Cette conception à abouti à un grand bâtiment qui
épousera la forme trapézoïdale du môle de France,
avec 275 mètres de long et de 90 à 117 mètres de
large. Sur le terre-plein d'enracinement, un autre grand bâtiment
constituera le hall de réception des primeurs sous froid. Pour
permettre la circulation sur le quai, ces deux bâtiments, distants
de 30 mètres, ne seront reliés qu'aux niveaux des étages.

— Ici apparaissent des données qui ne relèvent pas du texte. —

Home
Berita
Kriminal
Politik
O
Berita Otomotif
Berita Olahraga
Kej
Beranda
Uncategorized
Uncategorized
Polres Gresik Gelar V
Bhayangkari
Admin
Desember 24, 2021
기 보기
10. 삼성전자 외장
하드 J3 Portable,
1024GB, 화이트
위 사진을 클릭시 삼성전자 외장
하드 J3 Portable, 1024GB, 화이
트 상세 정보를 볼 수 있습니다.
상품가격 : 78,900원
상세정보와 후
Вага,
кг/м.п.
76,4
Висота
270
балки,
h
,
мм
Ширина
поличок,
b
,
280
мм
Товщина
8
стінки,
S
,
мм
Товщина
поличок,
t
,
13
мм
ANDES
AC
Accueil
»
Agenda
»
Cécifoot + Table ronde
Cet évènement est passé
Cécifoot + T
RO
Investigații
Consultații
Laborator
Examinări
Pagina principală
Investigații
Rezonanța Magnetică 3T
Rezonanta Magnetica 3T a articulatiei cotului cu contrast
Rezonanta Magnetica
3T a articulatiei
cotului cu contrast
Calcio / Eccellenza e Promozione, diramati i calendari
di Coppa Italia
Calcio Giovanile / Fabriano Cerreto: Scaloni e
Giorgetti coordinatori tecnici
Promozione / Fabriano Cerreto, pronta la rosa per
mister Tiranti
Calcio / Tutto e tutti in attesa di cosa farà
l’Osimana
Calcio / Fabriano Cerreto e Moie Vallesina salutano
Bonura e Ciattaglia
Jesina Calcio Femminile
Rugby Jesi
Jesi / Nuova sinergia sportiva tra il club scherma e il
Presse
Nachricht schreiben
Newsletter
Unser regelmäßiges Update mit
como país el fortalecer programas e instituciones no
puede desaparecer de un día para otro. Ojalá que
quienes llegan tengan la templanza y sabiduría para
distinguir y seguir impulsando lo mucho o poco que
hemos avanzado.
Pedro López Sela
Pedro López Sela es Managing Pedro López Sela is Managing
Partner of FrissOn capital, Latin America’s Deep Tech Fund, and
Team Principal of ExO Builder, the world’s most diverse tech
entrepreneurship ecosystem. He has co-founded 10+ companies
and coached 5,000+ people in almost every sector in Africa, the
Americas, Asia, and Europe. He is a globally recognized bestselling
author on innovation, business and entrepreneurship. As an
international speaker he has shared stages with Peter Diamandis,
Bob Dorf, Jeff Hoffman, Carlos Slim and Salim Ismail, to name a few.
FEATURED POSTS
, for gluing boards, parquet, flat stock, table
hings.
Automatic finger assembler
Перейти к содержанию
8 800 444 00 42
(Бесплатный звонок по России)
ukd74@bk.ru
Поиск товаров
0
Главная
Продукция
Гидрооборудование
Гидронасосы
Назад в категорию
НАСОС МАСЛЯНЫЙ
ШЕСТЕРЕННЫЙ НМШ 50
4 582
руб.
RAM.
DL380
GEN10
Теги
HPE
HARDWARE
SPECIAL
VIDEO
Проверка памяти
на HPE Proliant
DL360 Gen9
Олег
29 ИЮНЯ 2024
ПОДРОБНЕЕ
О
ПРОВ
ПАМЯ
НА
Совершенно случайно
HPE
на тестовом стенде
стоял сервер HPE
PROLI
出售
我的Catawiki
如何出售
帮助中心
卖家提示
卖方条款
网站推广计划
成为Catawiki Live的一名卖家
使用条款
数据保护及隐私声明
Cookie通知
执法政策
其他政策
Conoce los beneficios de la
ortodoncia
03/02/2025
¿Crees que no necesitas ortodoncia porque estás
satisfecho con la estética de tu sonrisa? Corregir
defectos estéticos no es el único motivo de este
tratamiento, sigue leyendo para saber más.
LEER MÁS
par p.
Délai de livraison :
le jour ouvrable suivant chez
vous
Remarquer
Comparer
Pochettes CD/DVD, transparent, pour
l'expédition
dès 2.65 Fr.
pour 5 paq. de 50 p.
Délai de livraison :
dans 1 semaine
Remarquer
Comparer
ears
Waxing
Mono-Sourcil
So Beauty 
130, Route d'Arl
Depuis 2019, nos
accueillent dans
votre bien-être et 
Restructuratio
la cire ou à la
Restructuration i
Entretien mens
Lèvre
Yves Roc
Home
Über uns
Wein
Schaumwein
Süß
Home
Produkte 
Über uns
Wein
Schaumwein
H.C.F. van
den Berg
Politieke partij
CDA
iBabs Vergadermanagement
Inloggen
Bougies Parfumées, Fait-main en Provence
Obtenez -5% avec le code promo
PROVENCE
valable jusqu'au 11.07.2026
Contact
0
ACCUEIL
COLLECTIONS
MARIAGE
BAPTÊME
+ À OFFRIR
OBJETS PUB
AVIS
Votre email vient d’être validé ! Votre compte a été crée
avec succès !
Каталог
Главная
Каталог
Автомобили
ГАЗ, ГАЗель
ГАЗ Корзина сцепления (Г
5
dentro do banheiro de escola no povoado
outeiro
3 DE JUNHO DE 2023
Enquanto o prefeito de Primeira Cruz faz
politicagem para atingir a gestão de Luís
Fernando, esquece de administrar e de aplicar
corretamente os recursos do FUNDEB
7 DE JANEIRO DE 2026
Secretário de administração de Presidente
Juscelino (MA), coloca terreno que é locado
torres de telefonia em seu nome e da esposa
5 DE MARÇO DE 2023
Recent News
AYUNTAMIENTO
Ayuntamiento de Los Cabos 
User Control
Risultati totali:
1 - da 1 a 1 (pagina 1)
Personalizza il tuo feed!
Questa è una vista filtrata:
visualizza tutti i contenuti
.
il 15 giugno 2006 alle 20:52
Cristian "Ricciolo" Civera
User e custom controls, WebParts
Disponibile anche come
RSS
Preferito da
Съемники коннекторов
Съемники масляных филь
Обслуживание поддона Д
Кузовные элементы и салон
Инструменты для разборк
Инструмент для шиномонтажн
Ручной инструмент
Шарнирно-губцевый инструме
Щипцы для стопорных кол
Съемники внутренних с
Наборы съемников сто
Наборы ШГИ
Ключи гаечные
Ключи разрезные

Enfin, le toit du second bâtiment, vaste terrasse où se
présenteront les voyageurs et où parqueront les voitures,
communiquera directement avec le boulevard Carnot, au-dessus d'une autre
route portuaire de 35 mètres, par un ensemble approprié
de rampes et d'escaliers. Ainsi le voyageur, pour s'embarquer, se rendra-t-il
de la ville à la gare maritime sans passer par les quais.
La première étape
Un projet aussi grandiose, à la Lyautey, pourrait-on dire, avec
ce que cela implique de vaste et de pratique à la fois, ne saurait
être réalisé entièrement dans un proche avenir.
Aussi la Chambre de
Commerce a-t-elle prévu, dans l'exécution des travaux,
plusieurs étapes qui échelonneront dans le temps les financements
nécessaires. La première étape comprendra la construction
de la moitié-ouest du bâtiment du môle de France,
construction d'ailleurs réduite au rez-de-chaussée et
au premier étage.
C'est elle que l'on a vu sortir de terre ces derniers mois. Elle sera
terminée dans le courant de 1952.
A cette époque, la nouvelle gare maritime comportera donc les
hangars du rez-de-chaussée dévolus à la Cie Gle
Transatlantique et à la Cie de Navigation Mixte, la moitié
de l'équipement frigorifique afférent au premier étage
construit, ainsi que des installations provisoirement suffisantes pour
les deux compagnies de navigation et leurs services de voyageurs. Les
trains de voyageurs comme de marchandises y auront accès, mais
le passager en provenance de la ville passera encore par les quais,
comme_il le fait aujourd'hui pour aller s'embarquer à la gare
du môle Al-Djefna. Pour limitée qu'elle soit, cette première
étape n'en constituera pas moins une grosse amélioration
de nos moyens portuaires algérois : elle correspond à
des besoins urgents, notamment en surfaces couvertes, et nous savons
que les utilisateurs sont impatients d'en disposer.